Unlike the UAE, Saudi Arabia does not consider Qatar to be a rival over its status and place in the Arab and Islamic worlds. Moreover, the reconciliation with Doha (and Turkey as a consequence) appears to be a preliminary requirement, if the Kingdom decides, willingly or unwillingly, to finalize the official and public path of normalization with Israel, with the least amount of outbidding, competition, and deafening media hype.

Abu Dhabi, for its part, considers Doha a rival and contender for its role in the region. The UAE’s enthusiasm to isolate and besiege Qatar lies in the desire of the former to remove Qatar from the field of competition in various spheres, including energy, politics, regional influence, transit, ports and aviation, finance and business, and investment.

Qatar shows special interest in restoring its relations with the Kingdom of Saudi Arabia out of the four blockading countries. Qatar knows that its relations with the UAE will not be restored even if reconciliation is established and the Gulf Cooperation Council (GCC) resumes its work as usual. As for relations with Egypt, Qatar has a strong hand that beats the cards of Cairo: Egyptian workers and superior media sway.

As for Bahrain, it is not very consequential in Doha’s affairs, and the relationship with it often falls under the heading of a “fait accompli.” Saudi Arabia is what matters most to Qatari officials, who stressed in their talks with the Kuwaiti mediator and US delegate, the importance and preference for a bilateral Saudi-Qatari track. Thus, for Qatar, reconciliation with Riyadh comes first, in anticipation that afterwards, the rest of the parties will agree to join.

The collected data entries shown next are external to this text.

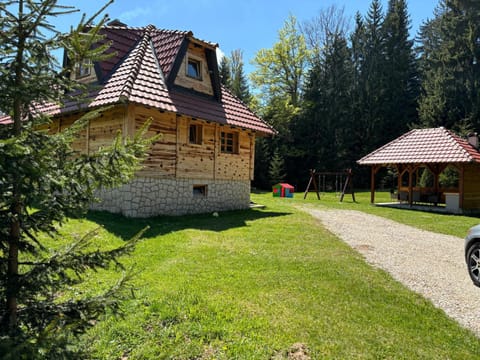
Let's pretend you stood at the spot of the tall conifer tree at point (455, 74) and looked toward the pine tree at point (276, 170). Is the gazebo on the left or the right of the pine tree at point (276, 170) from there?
left

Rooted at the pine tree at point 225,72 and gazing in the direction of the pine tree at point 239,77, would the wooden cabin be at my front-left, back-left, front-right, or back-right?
back-right
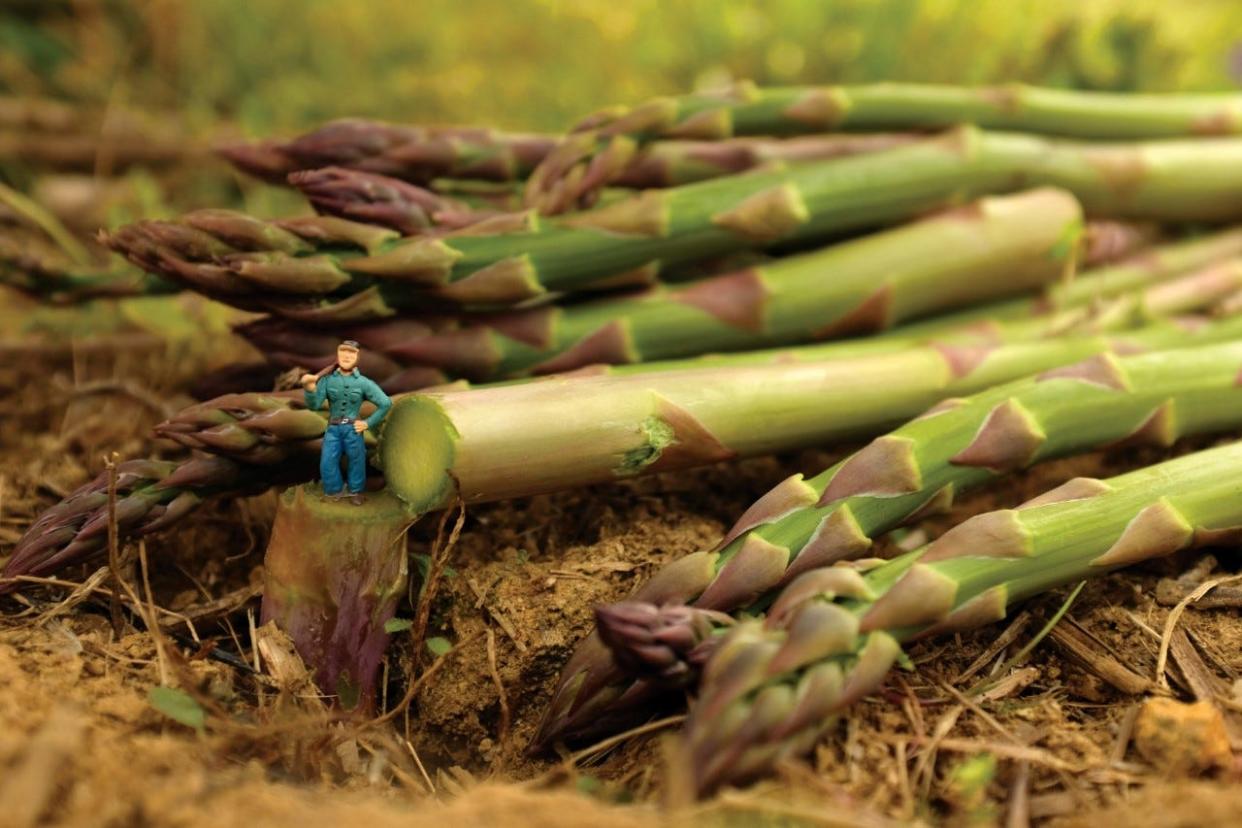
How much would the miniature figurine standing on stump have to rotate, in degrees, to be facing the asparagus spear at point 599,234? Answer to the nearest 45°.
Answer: approximately 135° to its left

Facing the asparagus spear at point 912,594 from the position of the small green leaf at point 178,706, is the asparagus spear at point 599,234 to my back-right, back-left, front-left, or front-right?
front-left

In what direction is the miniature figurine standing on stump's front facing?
toward the camera

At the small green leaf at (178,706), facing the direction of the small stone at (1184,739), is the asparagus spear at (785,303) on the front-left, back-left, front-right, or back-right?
front-left

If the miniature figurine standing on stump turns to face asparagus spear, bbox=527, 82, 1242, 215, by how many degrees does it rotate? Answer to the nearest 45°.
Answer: approximately 135° to its left

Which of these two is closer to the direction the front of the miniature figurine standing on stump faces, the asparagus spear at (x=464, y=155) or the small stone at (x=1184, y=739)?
the small stone

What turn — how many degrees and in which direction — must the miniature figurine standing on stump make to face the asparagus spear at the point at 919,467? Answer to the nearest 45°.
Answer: approximately 90° to its left

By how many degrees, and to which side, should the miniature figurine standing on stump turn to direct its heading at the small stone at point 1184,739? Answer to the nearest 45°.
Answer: approximately 45° to its left
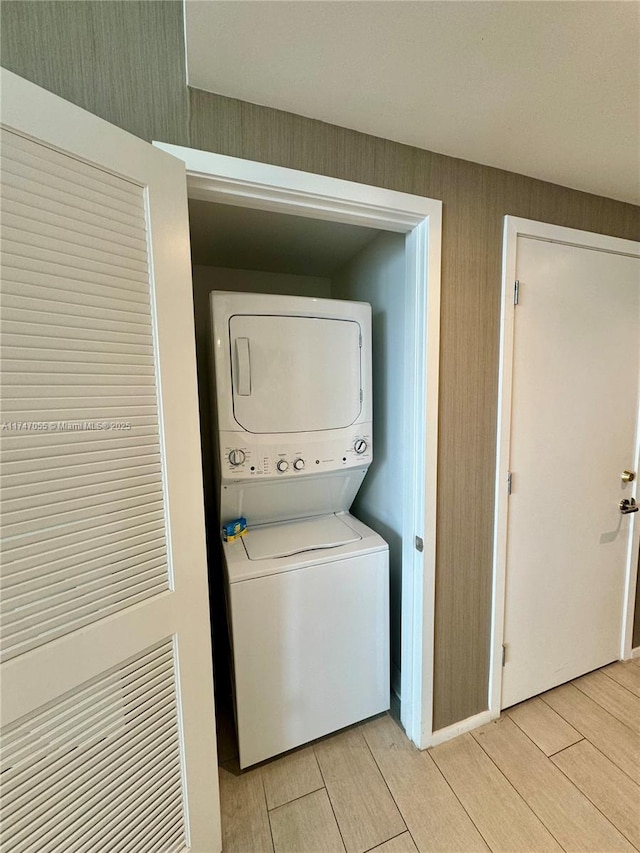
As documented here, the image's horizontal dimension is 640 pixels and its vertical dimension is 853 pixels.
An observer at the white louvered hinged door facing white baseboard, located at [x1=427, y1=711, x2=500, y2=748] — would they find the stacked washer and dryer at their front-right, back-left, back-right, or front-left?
front-left

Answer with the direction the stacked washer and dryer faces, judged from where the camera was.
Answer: facing the viewer and to the right of the viewer

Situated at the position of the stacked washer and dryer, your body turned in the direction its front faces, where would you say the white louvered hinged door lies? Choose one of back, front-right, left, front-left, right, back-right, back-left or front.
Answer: right

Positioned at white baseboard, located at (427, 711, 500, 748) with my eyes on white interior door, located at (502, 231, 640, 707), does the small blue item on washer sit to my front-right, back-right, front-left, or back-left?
back-left

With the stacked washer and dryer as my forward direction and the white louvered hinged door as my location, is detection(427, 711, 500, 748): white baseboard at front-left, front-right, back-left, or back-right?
front-right

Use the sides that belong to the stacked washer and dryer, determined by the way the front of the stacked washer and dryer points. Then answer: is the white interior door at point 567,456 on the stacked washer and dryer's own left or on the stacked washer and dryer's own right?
on the stacked washer and dryer's own left
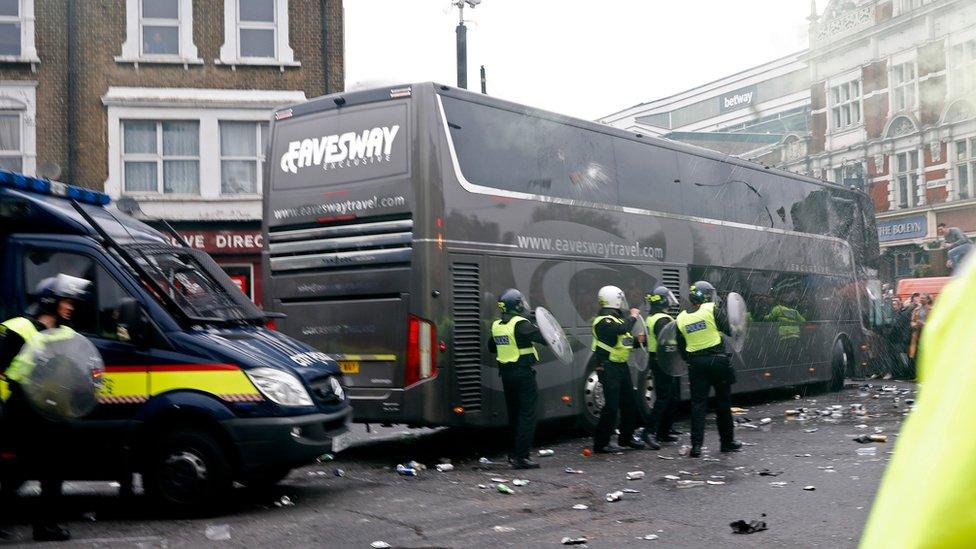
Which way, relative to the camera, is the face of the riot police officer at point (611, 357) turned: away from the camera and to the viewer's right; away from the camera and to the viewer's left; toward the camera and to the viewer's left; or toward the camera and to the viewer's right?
away from the camera and to the viewer's right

Any separate Saudi move towards a resolution with Qatar will weaken the confidence of the Kingdom’s allies.

This Qatari proposal puts Saudi Arabia in an awkward position since the blockade was imposed by the Quartet countries, and it is logical for the reconciliation to be established with all of them as well. This is what Abu Dhabi says loud and clear, as do Cairo and Manama. Any separate Saudi move towards a resolution with Qatar will weaken the confidence of the Kingdom’s allies, which is what Riyadh seeks to avoid as much as possible. This constitutes a complexity that the Kuwaiti mediator will have to deal with, even if Saudi Arabia’s growing interest in restoring relations with Qatar individually and gradually, is noticeable.

It will be difficult for the Trump administration to establish a last-minute reconciliation between the Arab Quartet states and Qatar, even as it has realized its importance, especially after the escalation of US-Iran tensions. The US intensification of measures against Iran has created an unprecedented need for a “united Gulf front” which can help break the will of the Iranians and their resistance to the American pressures. Yet, the involved parties, including Qatar, have no interest in presenting the “gift of reconciliation” to a departing administration while waiting with great concern for the arrival of a new one, which will likely impose distinct terms.

To be sure, a major step has been achieved on the path to Gulf reconciliation, which calls for a Kuwaiti celebration and favorable Arab and international reactions. However, it is a single step on a long and thorny road, that is “booby-trapped” by conflicting interests. Moreover, it is likely that such an accomplishment will not restore the previous golden era of the Gulf Cooperation Council, as the organization is currently led from three centers of influence: Riyadh, Abu Dhabi, and Doha, after having been based until recently, and for the past four decades, on one authority: Saudi Arabia.